• _What the task requires_
When you reach the records below, repeat each one exactly as written.

Entries taken from a collection:
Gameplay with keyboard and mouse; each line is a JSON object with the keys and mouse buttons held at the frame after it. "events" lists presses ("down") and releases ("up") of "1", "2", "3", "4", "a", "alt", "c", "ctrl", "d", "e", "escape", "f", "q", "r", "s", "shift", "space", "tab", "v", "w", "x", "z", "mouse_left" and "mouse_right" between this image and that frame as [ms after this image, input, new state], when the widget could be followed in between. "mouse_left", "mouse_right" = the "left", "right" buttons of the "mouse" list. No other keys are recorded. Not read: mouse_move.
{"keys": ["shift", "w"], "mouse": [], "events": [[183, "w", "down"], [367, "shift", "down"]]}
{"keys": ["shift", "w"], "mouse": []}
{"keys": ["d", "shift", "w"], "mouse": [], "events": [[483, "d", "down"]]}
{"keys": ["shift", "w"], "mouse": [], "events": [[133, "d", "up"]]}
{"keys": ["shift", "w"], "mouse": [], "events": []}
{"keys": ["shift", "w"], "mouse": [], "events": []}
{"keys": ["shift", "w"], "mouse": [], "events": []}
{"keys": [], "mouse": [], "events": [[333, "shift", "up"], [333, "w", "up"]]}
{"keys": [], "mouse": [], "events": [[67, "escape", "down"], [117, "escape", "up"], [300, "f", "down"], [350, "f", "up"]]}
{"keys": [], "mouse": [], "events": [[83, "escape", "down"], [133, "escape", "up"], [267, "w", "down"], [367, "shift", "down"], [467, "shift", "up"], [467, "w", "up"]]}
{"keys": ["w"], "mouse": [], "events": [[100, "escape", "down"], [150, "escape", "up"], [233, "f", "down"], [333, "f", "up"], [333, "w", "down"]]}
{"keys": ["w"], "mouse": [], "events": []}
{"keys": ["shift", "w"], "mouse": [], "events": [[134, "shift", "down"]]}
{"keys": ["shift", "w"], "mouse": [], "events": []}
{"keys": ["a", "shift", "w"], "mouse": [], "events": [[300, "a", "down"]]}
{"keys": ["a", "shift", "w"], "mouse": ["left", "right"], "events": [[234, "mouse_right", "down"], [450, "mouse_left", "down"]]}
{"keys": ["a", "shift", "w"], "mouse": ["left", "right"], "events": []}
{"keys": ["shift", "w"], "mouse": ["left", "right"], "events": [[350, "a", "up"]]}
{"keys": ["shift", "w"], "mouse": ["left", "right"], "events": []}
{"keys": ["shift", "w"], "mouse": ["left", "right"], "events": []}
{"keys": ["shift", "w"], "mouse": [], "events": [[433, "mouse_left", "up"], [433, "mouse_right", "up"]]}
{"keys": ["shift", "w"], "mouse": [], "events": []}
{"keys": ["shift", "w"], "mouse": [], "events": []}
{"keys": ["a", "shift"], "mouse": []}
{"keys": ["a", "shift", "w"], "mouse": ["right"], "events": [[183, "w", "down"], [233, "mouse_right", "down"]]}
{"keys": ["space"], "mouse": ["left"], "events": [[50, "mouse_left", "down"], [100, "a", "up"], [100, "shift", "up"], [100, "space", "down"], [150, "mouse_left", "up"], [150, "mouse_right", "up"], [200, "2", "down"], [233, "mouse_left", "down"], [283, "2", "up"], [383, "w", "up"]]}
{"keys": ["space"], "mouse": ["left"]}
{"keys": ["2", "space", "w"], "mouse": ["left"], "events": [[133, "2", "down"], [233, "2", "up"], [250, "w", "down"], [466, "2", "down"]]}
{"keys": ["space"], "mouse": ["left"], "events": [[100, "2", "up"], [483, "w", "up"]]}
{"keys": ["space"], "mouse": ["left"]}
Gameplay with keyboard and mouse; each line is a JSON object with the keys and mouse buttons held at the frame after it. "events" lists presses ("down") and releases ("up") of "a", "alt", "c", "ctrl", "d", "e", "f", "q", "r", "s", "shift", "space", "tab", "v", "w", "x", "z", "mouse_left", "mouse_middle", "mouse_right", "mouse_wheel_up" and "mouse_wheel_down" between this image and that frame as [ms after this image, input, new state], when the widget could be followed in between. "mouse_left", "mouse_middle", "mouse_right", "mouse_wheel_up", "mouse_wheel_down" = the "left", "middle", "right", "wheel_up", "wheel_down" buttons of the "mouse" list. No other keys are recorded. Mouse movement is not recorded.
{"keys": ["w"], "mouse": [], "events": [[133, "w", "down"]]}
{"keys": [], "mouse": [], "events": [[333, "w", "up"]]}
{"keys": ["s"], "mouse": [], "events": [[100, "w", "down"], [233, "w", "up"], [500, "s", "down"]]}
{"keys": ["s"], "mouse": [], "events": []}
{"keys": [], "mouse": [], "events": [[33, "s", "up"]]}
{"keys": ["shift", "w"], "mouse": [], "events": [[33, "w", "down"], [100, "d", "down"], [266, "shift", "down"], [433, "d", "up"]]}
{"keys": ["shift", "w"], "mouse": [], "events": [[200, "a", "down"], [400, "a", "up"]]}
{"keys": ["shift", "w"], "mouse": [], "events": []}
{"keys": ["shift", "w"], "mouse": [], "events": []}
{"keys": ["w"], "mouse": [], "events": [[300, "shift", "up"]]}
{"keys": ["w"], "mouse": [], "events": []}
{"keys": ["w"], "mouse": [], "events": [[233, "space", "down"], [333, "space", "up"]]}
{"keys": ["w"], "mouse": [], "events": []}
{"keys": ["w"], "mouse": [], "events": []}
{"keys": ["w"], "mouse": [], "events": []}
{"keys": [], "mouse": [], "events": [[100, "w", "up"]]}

• _Exercise output_
Gameplay with keyboard and mouse; each line is a JSON object with the keys and mouse buttons held at the frame after it. "events" lists presses ("down") and releases ("up") of "1", "2", "3", "4", "a", "alt", "c", "ctrl", "d", "e", "escape", "f", "q", "r", "s", "shift", "space", "tab", "v", "w", "x", "z", "mouse_left" and "mouse_right" between this image and that frame as [ms after this image, input, new state], when the widget could be followed in between. "mouse_left", "mouse_right" = the "left", "right" buttons of the "mouse" list. No other keys are recorded. Not read: mouse_move.
{"keys": ["shift", "w"], "mouse": [], "events": [[183, "w", "down"], [367, "shift", "down"]]}
{"keys": ["shift", "w"], "mouse": []}
{"keys": ["d", "shift", "w"], "mouse": [], "events": [[483, "d", "down"]]}
{"keys": ["shift", "w"], "mouse": [], "events": [[133, "d", "up"]]}
{"keys": ["shift", "w"], "mouse": [], "events": []}
{"keys": ["shift", "w"], "mouse": [], "events": []}
{"keys": ["shift", "w"], "mouse": [], "events": []}
{"keys": [], "mouse": [], "events": [[333, "shift", "up"], [333, "w", "up"]]}
{"keys": [], "mouse": [], "events": [[67, "escape", "down"], [117, "escape", "up"], [300, "f", "down"], [350, "f", "up"]]}
{"keys": [], "mouse": [], "events": [[83, "escape", "down"], [133, "escape", "up"], [267, "w", "down"], [367, "shift", "down"], [467, "shift", "up"], [467, "w", "up"]]}
{"keys": ["w"], "mouse": [], "events": [[100, "escape", "down"], [150, "escape", "up"], [233, "f", "down"], [333, "f", "up"], [333, "w", "down"]]}
{"keys": ["w"], "mouse": [], "events": []}
{"keys": ["shift", "w"], "mouse": [], "events": [[134, "shift", "down"]]}
{"keys": ["shift", "w"], "mouse": [], "events": []}
{"keys": ["a", "shift", "w"], "mouse": [], "events": [[300, "a", "down"]]}
{"keys": ["a", "shift", "w"], "mouse": ["left", "right"], "events": [[234, "mouse_right", "down"], [450, "mouse_left", "down"]]}
{"keys": ["a", "shift", "w"], "mouse": ["left", "right"], "events": []}
{"keys": ["shift", "w"], "mouse": ["left", "right"], "events": [[350, "a", "up"]]}
{"keys": ["shift", "w"], "mouse": ["left", "right"], "events": []}
{"keys": ["shift", "w"], "mouse": ["left", "right"], "events": []}
{"keys": ["shift", "w"], "mouse": [], "events": [[433, "mouse_left", "up"], [433, "mouse_right", "up"]]}
{"keys": ["shift", "w"], "mouse": [], "events": []}
{"keys": ["shift", "w"], "mouse": [], "events": []}
{"keys": ["a", "shift"], "mouse": []}
{"keys": ["a", "shift", "w"], "mouse": ["right"], "events": [[183, "w", "down"], [233, "mouse_right", "down"]]}
{"keys": ["space"], "mouse": ["left"], "events": [[50, "mouse_left", "down"], [100, "a", "up"], [100, "shift", "up"], [100, "space", "down"], [150, "mouse_left", "up"], [150, "mouse_right", "up"], [200, "2", "down"], [233, "mouse_left", "down"], [283, "2", "up"], [383, "w", "up"]]}
{"keys": ["space"], "mouse": ["left"]}
{"keys": ["2", "space", "w"], "mouse": ["left"], "events": [[133, "2", "down"], [233, "2", "up"], [250, "w", "down"], [466, "2", "down"]]}
{"keys": ["space"], "mouse": ["left"], "events": [[100, "2", "up"], [483, "w", "up"]]}
{"keys": ["space"], "mouse": ["left"]}
Gameplay with keyboard and mouse; each line is a JSON object with the keys and mouse buttons held at the frame after it. "events" lists presses ("down") and releases ("up") of "a", "alt", "c", "ctrl", "d", "e", "f", "q", "r", "s", "shift", "space", "tab", "v", "w", "x", "z", "mouse_left", "mouse_middle", "mouse_right", "mouse_wheel_up" and "mouse_wheel_down" between this image and that frame as [ms after this image, input, new state], when the widget could be followed in between. "mouse_left", "mouse_middle", "mouse_right", "mouse_wheel_up", "mouse_wheel_down" = the "left", "middle", "right", "wheel_up", "wheel_down" buttons of the "mouse" list. No other keys are recorded. Mouse movement is not recorded.
{"keys": ["w"], "mouse": [], "events": [[133, "w", "down"]]}
{"keys": [], "mouse": [], "events": [[333, "w", "up"]]}
{"keys": ["s"], "mouse": [], "events": [[100, "w", "down"], [233, "w", "up"], [500, "s", "down"]]}
{"keys": ["s"], "mouse": [], "events": []}
{"keys": [], "mouse": [], "events": [[33, "s", "up"]]}
{"keys": ["shift", "w"], "mouse": [], "events": [[33, "w", "down"], [100, "d", "down"], [266, "shift", "down"], [433, "d", "up"]]}
{"keys": ["shift", "w"], "mouse": [], "events": [[200, "a", "down"], [400, "a", "up"]]}
{"keys": ["shift", "w"], "mouse": [], "events": []}
{"keys": ["shift", "w"], "mouse": [], "events": []}
{"keys": ["w"], "mouse": [], "events": [[300, "shift", "up"]]}
{"keys": ["w"], "mouse": [], "events": []}
{"keys": ["w"], "mouse": [], "events": [[233, "space", "down"], [333, "space", "up"]]}
{"keys": ["w"], "mouse": [], "events": []}
{"keys": ["w"], "mouse": [], "events": []}
{"keys": ["w"], "mouse": [], "events": []}
{"keys": [], "mouse": [], "events": [[100, "w", "up"]]}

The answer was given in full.